Kadaga Orders Police to Investigate Jinja Market Wrangles

The speaker of Parliament Rebecca Kadaga has written to the Inspector General of Police Kale Kayihura seeking an investigation into the wrangles surrounding the management and allocation of stalls in the newly refurbished Jinja Central Market.

Speaker Rebbeca Kadaga

The request is based on a petition filed by a cross section of vendors led by Charles Busulwa, the Chairperson of Jinja Central Market Concerned Vendors.

Busulwa in his petition expressed dissatisfaction with the outcome of a meeting held on Monday 5th January 2015 through which, a new allocation committee was established to foresee the allocation of stalls in the Market. The committee takes over mandate from an Interim security committee.

Busulwa is challenging the presence on the committee, of members who were co-opted from the interim committee which is supposed to be disbanded. Busulwa also expressed concern about the impending allocation on grounds that most of the vendors who occupied the market before its reconstruction were omitted from the list of stall owners.

The vendors are also concerned with the size and standard of the new market stalls saying that the original stalls were sub-divided to cater for storage facilities while the new stalls lack the storage unit.

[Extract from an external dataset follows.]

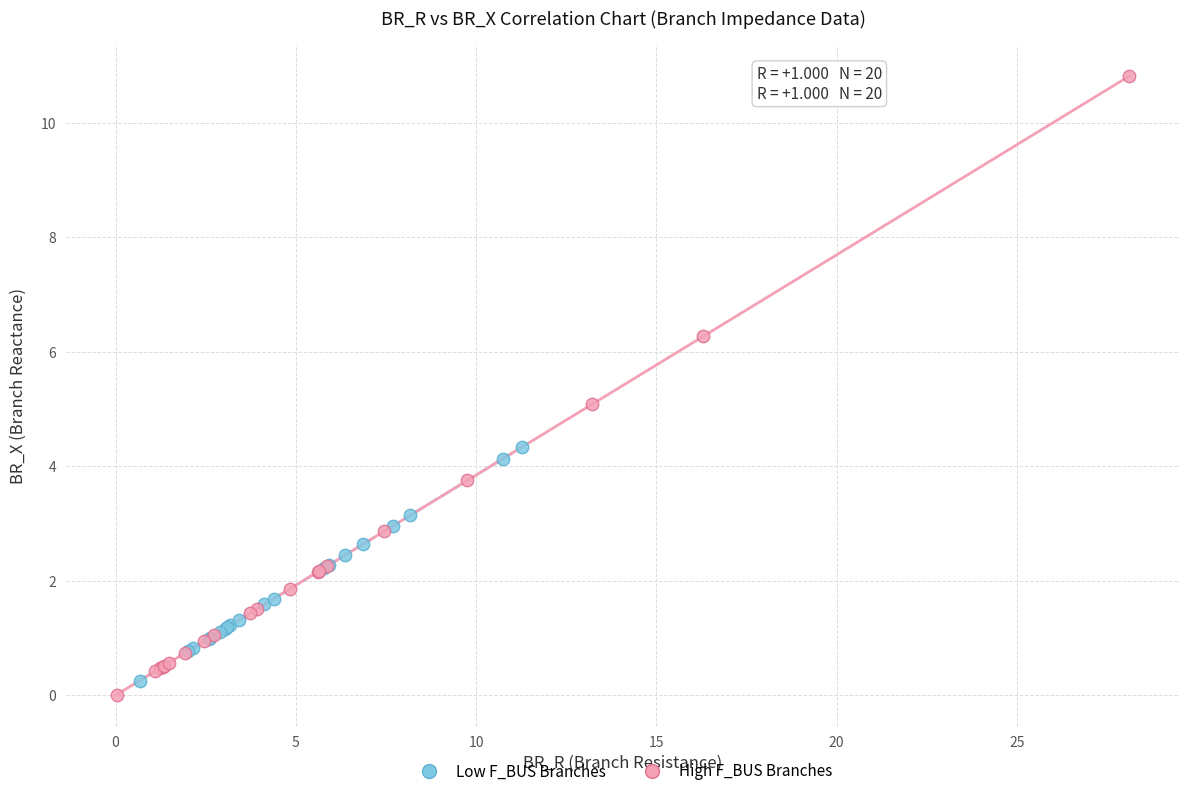

Which series has the widest spread of Y values?

High F_BUS Branches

They say that the small stalls are to increase vendor’s operational costs since all merchandise will have to be carried every evening to be kept in stores at a cost and that some vendors dealing in fragile items like glasses and others are likely to lose their property due to breakage.

Namulawa Brenda, a vendor dealing in second hand clothes in Jinja market expresses her dissatisfaction on the way stalls were built.

Kadaga says that she has given the Inspector General of Police a period of one week within which to find a solution to the wrangles in the newly constructed market. Kadaga noted that the vendors who originally worked in the old Jinja Central Market before it was gutted by fire should be priority as the allocation of stalls takes shape.

Over the last four years, tensions have been high between a 13-man interim committee led by Jackson Kabuzi and a parallel vendor’s faction headed by Charles Busulwa with either side accusing the other of causing havoc.

Initial reports indicate that the Monday 5th newly elected 13-member Allocation committee is headed by Jackson Kabuzi who also led the disbanded interim security committee and has 7 members from the concerned vendor’s faction headed by Charles Busulwa.

These will jointly oversee the process of relocating and allocating stalls to vendors in the recently commissioned magnificent structure built under the Markets and Agricultural Trade Improvement Programme – Project 1 (MATIP-1).